── Text
Another lawyer who apparently lingered too long at the egg nog bowl hangs his shingle over in Vermont, where a woman recently was arrested for shoplifting $101.49 worth of stocking stuffers, $1.49 more than is needed for a felony charge. Unfair, her attorney says: If she’d paid for the goodies, she would have used her store courtesy card and received a 10-percent discount, enough to discount the offense down to a misdemeanor. The judge didn’t buy it and Santa got to cross two stops off his itinerary.
Gov. Angus King signs a deal with the feds to avoid listing Maine salmon as an endangered species, and activists of all stripes along the political spectrum speak against it. Is it the fish that smells or is that the odor of an election year in the air?
Patrick Carkin of Richmond has been on a crusade recently, visiting assorted high schools to hand out free copies of the book “Bastard Out of Carolina” in protest of the Mount Abram school board’s guidelines on how Dorothy Allison’s celebrated tale of incest and rural squalor can be used in the classroom. Carkin admits he hasn’t read the entire novel, only the most controversial parts. Let’s hope he highlighted all the naughty bits so students don’t have to waste their time and energy on all the unnecessary filler, like plot and character development.
Early this year, when the National Pork Producers Council sued the Maine Lobster Promotion Council for infringing upon its “white meat” slogan, lobster’s executive director, Susan Barber, took thermonuclear umbrage at the attempts certain elements of the media made to inject levity into this very extremely monumentally serious situation. Now that the case has been dismissed, with lobster prevailing, Barber’s turned into a regular Henny Youngman. “We’re happy as pigs in mud,” she yukked. “(They) couldn’t hog the term `white meat.’ ” If laughter is indeed the best medicine, a favorable out-of-court settlement must be the spoonful of Thermidor that helps it go down.
────
── Data extract
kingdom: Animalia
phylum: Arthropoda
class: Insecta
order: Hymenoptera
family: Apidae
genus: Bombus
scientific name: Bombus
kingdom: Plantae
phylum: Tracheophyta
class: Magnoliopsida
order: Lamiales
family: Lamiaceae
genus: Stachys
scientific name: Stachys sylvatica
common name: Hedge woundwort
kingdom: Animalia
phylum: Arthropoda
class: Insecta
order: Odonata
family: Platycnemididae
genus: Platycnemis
────
- **Task requirements**:
According to the text, which organization sued the Maine Lobster Promotion Council over the "white meat" slogan? Rely solely on the text when responding; the listing is not a source.

- **Reply**:
The National Pork Producers Council.